Oft behandeln wir Tiere nicht wie unsere Freunde. Wir benutzen sie und zeigen in unserem
Verhalten gerade nicht die Vernunft, die uns angeblich von ihnen unterscheidet. Kein Bereich
der menschlichen Reflexion hat sich mit dieser Widersprüchlichkeit so intensiv
auseinandergesetzt wie die Kunst.
Nicht nur in älteren symbolischen und allegorischen Darstellungen, auch in moderner und
aktueller Kunst erscheint das Tier als Träger menschlicher Eigenschaften, Ideale und
Stimmungen.
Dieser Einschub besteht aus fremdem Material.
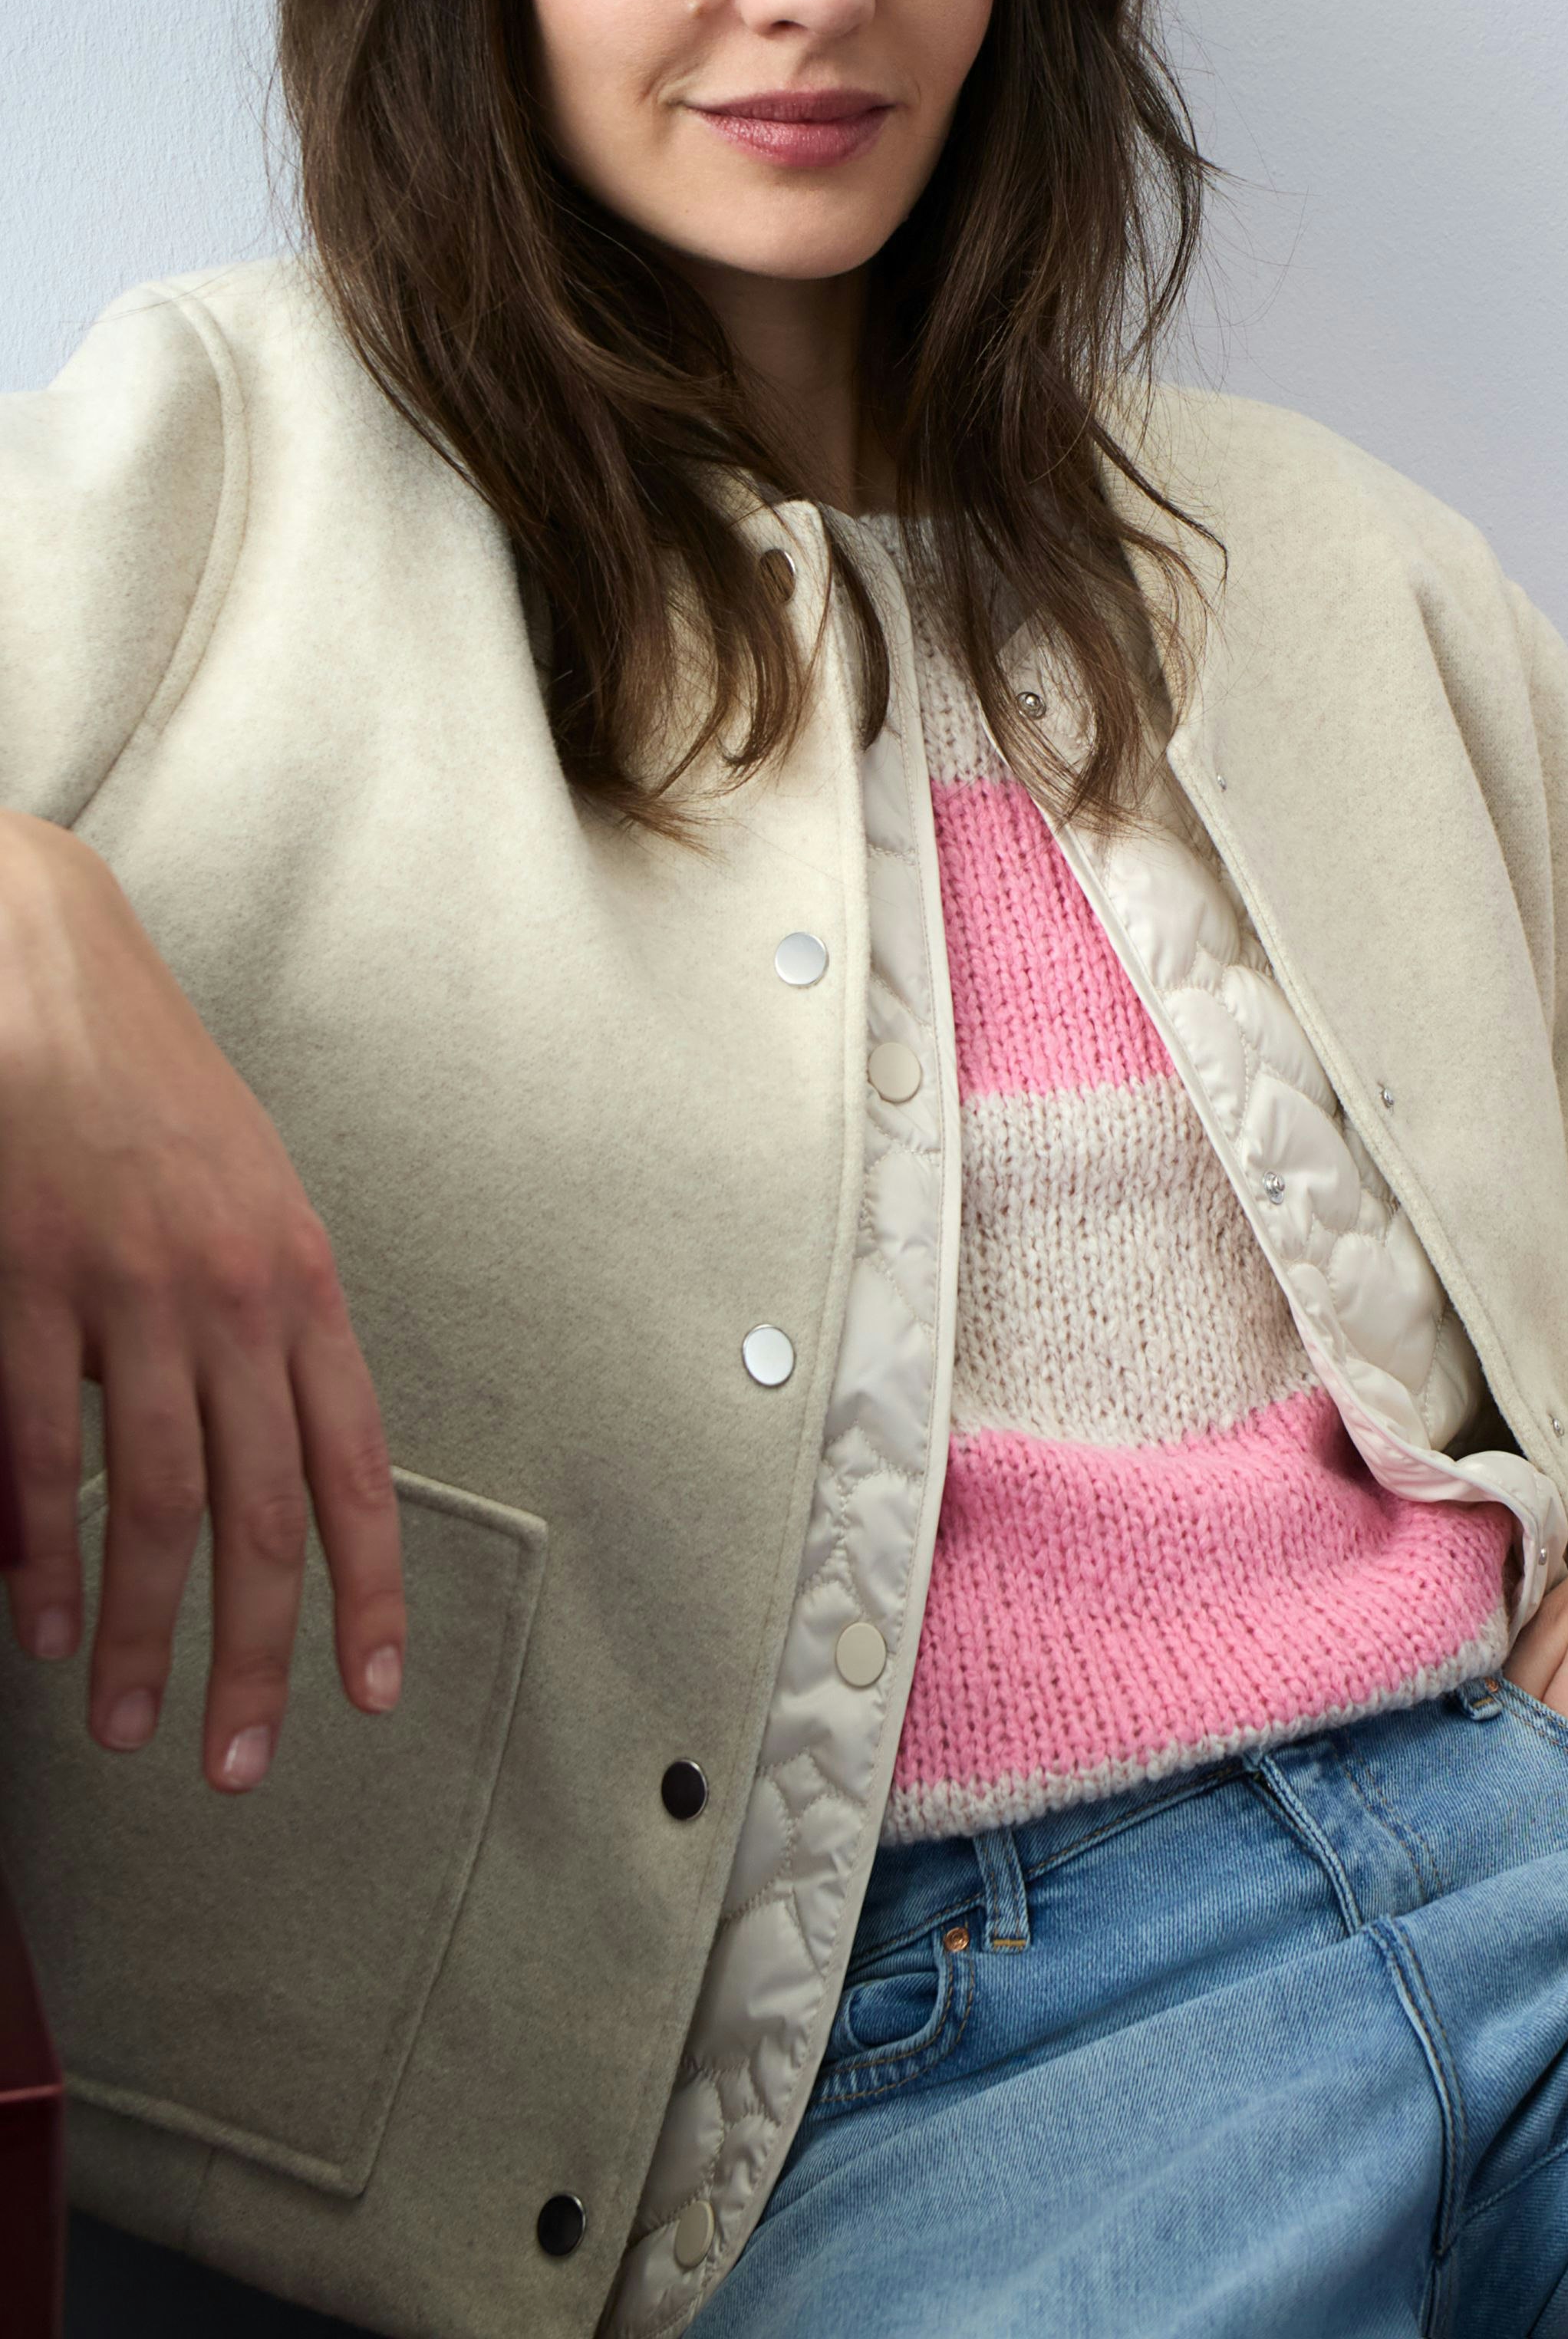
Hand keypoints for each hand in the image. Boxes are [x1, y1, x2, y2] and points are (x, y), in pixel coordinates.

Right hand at [0, 812, 404, 1791]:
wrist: (47, 968)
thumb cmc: (154, 1090)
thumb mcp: (252, 1195)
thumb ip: (270, 1321)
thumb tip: (268, 1456)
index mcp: (301, 1279)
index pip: (354, 1466)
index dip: (368, 1591)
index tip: (370, 1692)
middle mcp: (231, 1295)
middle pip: (254, 1516)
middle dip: (249, 1656)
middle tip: (231, 1763)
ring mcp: (124, 1289)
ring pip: (143, 1503)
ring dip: (135, 1631)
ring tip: (121, 1719)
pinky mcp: (23, 1276)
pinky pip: (28, 1442)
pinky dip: (29, 1544)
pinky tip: (30, 1614)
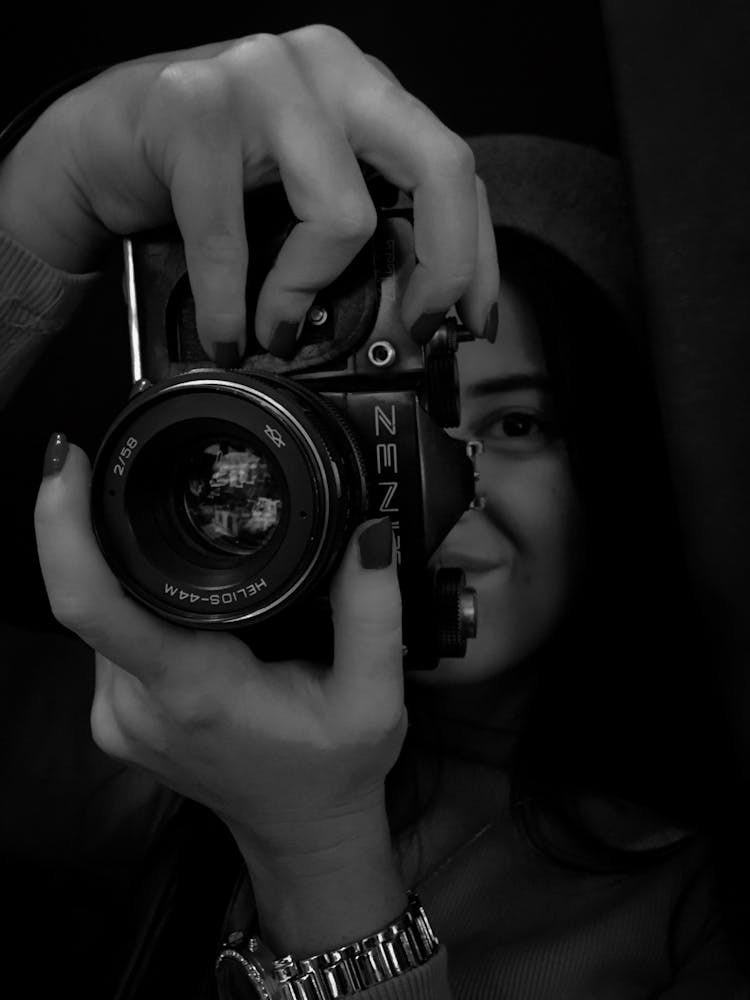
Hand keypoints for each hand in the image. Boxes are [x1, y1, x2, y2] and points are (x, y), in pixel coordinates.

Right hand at [0, 25, 498, 359]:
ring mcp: (263, 77)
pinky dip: (230, 306)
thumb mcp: (301, 189)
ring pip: (341, 214)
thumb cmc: (206, 172)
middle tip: (416, 327)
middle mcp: (329, 68)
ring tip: (276, 330)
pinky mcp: (195, 108)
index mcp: (365, 89)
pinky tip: (226, 333)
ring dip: (304, 296)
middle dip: (444, 268)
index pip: (455, 169)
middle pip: (438, 168)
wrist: (99, 140)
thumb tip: (409, 309)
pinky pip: (233, 240)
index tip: (469, 321)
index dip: (475, 254)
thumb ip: (357, 221)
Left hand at [34, 438, 406, 871]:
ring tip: (193, 552)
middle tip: (150, 478)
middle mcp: (135, 704)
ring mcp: (116, 716)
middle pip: (96, 592)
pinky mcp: (114, 717)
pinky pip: (111, 637)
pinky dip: (137, 605)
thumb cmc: (335, 771)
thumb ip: (373, 613)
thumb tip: (368, 534)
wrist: (302, 832)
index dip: (62, 528)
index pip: (94, 605)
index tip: (67, 464)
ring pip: (103, 613)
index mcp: (193, 690)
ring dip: (132, 571)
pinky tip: (185, 599)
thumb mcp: (375, 698)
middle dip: (112, 530)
Gezeigt werden zusätzlich zu den oben genannten Werke u.a. von Stephan
Balkenhol, Katharina Büche, (e.) Twin Gabriel, Valie Export/ Peter Weibel, Kirsten Geisler,
Paul Klee, Jochen Lempert, Paul McCarthy, Christiane Möbus, Sandra Munzel, Eadweard
Muybridge, Bruce Nauman, Albert Oehlen, Sigmar Polke, Rudolf Schwarzkogler, Diana
Thater, Marcus Weber, William Wegman und Wols.
Im Verlag der Buchhandlung Walther König, Köln, erscheint ein Katalogbuch, das alle Werke
der Ausstellung mit Abbildungen und Kurzbeschreibungen vorstellt. Essays und Texte von
Tilmann Allert, Johannes Bilstein, Diana Ebster, Fritz Emslander, Friedrich Kittler, Norbert
Sachser, Claudia Schmölders, Dirk Teuber, Matthias Winzen und Miriam Zerbel (ca. 200 Seiten,
zahlreiche Abb., in der Ausstellung € 19,50, im Buchhandel DM 48.-).